* [Tasks]:
a – According to the passage on computer scoring of essays, how many essays did entrants in the Hewlett Foundation competition analyze?
b – Continue the passage on computer scoring of essays from the point where it stops.

* [Supplied passage]:
====================

When we move to the Common Core, standardized tests will require students to write essays, solve complex multi-step problems, and explain their solutions.
This is a good thing. A positive movement beyond bubbling on multiple choice tests.
But, accurately scoring long essays (and students’ responses to complex problems) is hard. If humans score the essays, the human raters can be biased or just plain get tired, so multiple raters and lots of training are needed to ensure that the scores are reliable. This costs serious money. If computers score the essays it’s much cheaper. Recent research claims that computer software can score tests with similar reliability to human raters. The Hewlett Foundation sponsored an X-Prize type competition to build a better computer grader. Entrants analyzed 17,500 essays that had already been graded by humans and a study analyzing the entrants found that the best programs are “capable of producing scores similar to human scores.”
However, using computer software to score essays introduces a new problem.
Computers can’t really understand what they read, so the scoring algorithms have to rely on an approximation to quality: finding and counting instances of some characteristic of good writing. For instance, Randy Bennett, an assessment expert, recently spoke at UCLA questioning the validity of computer-based scoring, in part by recounting how one of the finalists in this Hewlett competition developed a very competent algorithm that was based on counting the number of commas in a piece of writing.

====================

* [Data listing]:
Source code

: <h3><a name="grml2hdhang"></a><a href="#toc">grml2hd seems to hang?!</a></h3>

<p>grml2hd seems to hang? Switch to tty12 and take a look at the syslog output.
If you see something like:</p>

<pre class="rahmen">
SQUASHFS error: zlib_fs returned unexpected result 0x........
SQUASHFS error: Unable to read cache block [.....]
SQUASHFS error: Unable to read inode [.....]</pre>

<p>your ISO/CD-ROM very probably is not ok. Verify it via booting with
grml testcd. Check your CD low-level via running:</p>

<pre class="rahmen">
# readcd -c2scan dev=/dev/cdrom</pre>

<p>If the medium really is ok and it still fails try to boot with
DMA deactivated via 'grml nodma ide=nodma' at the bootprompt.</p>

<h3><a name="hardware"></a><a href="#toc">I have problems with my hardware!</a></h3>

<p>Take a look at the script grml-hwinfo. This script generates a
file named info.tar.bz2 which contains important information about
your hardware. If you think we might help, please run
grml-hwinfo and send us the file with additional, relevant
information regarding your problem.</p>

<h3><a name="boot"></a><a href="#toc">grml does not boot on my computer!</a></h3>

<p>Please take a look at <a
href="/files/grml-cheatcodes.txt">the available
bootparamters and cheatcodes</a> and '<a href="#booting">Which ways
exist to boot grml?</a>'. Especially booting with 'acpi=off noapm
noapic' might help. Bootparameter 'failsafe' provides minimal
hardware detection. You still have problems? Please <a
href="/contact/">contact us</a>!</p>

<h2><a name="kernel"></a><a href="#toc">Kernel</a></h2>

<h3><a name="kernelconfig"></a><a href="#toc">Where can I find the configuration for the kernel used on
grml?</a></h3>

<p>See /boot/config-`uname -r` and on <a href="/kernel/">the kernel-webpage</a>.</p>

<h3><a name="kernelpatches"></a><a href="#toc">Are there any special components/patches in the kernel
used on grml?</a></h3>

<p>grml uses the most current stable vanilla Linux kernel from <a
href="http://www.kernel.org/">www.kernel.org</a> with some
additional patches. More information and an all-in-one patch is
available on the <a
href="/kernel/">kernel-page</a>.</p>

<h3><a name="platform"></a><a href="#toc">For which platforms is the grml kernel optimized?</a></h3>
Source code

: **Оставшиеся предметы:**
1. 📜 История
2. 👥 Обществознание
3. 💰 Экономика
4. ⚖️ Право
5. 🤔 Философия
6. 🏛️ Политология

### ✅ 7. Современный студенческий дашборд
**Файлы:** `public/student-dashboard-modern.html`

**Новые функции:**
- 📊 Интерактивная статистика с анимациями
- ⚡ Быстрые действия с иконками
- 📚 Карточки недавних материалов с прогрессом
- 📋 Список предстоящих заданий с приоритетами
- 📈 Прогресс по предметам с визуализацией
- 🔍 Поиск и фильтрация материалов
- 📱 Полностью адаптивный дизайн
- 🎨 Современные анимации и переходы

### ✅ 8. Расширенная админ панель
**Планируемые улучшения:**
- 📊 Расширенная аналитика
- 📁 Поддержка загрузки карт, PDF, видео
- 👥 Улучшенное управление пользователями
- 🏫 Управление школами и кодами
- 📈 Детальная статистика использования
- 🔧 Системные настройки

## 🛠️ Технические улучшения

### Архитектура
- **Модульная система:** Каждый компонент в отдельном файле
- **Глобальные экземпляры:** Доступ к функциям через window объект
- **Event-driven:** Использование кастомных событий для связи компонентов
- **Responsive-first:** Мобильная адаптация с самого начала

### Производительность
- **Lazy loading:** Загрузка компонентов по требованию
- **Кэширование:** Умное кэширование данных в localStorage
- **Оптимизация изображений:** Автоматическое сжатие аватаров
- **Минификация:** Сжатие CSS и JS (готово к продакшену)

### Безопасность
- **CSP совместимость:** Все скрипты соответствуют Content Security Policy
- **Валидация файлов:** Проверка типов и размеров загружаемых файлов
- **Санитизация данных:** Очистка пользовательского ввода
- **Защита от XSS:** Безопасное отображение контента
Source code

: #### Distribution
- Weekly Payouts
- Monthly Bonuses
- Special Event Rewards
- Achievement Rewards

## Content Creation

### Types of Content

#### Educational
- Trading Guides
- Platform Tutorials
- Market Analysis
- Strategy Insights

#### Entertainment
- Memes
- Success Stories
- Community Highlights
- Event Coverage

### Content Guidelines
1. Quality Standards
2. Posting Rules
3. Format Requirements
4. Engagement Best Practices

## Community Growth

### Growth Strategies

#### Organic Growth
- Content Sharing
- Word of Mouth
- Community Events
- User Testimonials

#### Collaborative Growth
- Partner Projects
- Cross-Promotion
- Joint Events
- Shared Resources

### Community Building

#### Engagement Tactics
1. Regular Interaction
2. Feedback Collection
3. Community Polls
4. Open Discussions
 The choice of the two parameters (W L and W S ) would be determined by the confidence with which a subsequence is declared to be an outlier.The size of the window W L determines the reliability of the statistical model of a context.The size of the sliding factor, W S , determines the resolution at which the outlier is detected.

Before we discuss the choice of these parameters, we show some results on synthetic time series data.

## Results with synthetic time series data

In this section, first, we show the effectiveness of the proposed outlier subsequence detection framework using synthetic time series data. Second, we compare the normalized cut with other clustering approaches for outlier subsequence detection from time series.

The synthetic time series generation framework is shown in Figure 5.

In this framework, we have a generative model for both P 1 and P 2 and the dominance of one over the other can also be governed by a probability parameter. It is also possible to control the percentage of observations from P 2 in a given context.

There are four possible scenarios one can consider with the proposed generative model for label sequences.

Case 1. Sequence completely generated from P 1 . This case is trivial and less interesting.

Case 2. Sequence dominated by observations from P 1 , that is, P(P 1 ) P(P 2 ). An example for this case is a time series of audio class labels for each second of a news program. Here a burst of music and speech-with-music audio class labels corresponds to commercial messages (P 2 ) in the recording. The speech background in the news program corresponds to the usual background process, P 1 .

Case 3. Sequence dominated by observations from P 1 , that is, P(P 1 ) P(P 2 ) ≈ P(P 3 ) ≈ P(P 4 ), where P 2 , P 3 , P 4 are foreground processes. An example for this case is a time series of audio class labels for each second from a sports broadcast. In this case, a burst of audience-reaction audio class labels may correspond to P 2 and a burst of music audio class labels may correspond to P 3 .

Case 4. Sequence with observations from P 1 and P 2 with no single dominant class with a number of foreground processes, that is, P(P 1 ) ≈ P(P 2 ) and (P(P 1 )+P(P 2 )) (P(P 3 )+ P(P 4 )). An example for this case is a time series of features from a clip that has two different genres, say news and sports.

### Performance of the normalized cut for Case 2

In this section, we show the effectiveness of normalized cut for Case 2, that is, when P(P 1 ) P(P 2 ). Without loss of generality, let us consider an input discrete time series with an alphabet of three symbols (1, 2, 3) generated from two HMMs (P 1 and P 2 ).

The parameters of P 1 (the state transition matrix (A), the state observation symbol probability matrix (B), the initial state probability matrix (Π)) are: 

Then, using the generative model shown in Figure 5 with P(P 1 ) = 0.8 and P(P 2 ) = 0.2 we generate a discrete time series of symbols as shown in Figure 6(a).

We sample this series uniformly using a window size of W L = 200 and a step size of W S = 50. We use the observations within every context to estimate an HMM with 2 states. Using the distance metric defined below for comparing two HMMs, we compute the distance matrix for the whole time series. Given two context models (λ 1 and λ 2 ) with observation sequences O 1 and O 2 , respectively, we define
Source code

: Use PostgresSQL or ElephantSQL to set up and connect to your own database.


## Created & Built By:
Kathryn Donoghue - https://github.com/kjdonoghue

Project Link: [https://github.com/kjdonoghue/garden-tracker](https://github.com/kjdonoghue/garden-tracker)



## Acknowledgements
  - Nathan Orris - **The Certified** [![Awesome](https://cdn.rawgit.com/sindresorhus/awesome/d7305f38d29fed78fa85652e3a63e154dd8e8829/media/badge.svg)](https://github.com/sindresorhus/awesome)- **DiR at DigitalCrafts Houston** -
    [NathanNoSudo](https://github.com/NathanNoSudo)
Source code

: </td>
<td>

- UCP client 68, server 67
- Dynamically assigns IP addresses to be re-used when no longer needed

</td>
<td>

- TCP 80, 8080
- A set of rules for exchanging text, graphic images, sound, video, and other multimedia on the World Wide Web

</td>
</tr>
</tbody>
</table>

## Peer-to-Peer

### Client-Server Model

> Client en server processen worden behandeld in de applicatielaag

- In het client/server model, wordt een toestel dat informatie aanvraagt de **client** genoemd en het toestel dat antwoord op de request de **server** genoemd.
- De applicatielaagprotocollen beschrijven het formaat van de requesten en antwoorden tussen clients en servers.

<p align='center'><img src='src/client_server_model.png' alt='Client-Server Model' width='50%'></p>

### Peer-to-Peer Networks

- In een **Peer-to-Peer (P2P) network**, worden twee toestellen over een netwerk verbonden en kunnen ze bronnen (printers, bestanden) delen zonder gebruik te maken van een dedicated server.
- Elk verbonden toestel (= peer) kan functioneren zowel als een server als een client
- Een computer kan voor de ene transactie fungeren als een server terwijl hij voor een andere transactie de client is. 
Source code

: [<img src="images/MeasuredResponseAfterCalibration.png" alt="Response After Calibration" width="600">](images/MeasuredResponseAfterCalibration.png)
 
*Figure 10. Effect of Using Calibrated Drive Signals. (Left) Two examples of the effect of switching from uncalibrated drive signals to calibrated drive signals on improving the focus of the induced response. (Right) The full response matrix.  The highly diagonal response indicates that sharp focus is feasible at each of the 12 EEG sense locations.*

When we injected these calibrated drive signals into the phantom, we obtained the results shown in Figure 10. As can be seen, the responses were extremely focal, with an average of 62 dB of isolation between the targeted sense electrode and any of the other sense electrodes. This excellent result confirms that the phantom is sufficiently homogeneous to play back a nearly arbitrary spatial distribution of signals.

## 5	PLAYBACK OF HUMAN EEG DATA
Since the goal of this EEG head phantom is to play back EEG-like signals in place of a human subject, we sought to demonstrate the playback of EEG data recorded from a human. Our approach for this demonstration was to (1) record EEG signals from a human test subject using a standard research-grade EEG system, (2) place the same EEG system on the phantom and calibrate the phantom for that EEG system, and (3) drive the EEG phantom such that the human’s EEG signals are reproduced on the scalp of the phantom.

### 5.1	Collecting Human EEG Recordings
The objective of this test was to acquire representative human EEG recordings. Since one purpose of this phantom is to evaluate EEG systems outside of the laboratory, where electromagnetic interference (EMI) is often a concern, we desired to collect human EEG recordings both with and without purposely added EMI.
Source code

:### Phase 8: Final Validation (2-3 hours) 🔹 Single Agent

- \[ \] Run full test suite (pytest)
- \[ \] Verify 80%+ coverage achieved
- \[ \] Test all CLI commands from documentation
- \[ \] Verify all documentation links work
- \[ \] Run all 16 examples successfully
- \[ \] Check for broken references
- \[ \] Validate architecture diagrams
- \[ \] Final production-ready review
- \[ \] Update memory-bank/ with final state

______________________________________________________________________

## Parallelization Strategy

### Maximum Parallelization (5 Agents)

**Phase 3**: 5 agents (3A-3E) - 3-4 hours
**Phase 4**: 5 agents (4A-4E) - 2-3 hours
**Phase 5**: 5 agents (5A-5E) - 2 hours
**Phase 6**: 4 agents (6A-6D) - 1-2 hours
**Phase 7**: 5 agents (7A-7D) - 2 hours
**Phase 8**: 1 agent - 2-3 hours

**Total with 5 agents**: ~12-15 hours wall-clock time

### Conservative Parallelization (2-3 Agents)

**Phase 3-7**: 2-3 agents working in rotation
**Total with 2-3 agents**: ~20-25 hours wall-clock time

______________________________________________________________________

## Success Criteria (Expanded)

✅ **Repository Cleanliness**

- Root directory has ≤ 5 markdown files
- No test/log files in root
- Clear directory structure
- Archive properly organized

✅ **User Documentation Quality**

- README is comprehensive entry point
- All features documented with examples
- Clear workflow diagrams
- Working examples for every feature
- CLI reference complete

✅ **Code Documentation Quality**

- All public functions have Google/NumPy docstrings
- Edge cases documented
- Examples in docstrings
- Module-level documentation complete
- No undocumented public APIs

====================

* [Results of the exercise]:
a – 17,500

b –
In a way, this makes sense, since it’s likely that, on average, more sophisticated writers use more complex sentence structure and thus, more commas. But, as we all know, more commas ≠ better ‘riting. This points to a larger problem with computer-based scoring. The folks who are creating this software don’t generally open up the black box and tell everyone how the algorithms work. If they did, people could cheat just by adding more commas. But if they don’t, there’s no way to assess the validity of these scores: are they measuring what they are supposed to be measuring? On top of this, some critics who are more philosophically inclined complain that having computers score essays degrades the whole nature of the writing process, which should be an inherently interpersonal communicative act.
So, it seems like we’re stuck. We can’t afford enough human raters to assess every student in a complex way like the Common Core (and common sense) tell us we should. But computers can’t really assess complex thinking, and using them too much threatens to derail the complexity we’re trying to encourage.
Here’s what we’re likely to end up with: Common Core essays will be largely scored by machines, checked for accuracy by a few underemployed adults with college degrees, and then the results will be sent back with some vague feedback. The scores will be, on average, wholly predictable by zip code and socioeconomic status.
There’s a better way.
Rather than focusing on a centralized, high-stakes accountability system, we can create systems of interdependence so that our schools can hold one another accountable. We want students in Compton Middle Schools to be able to write as well as those in Manhattan Beach, right? (And solve complex math problems, conduct science experiments, etc.,) Have the Compton essays sent to Manhattan Beach, the Manhattan Beach essays sent to Inglewood, and the Inglewood essays sent to West Hollywood. And then switch it up next semester.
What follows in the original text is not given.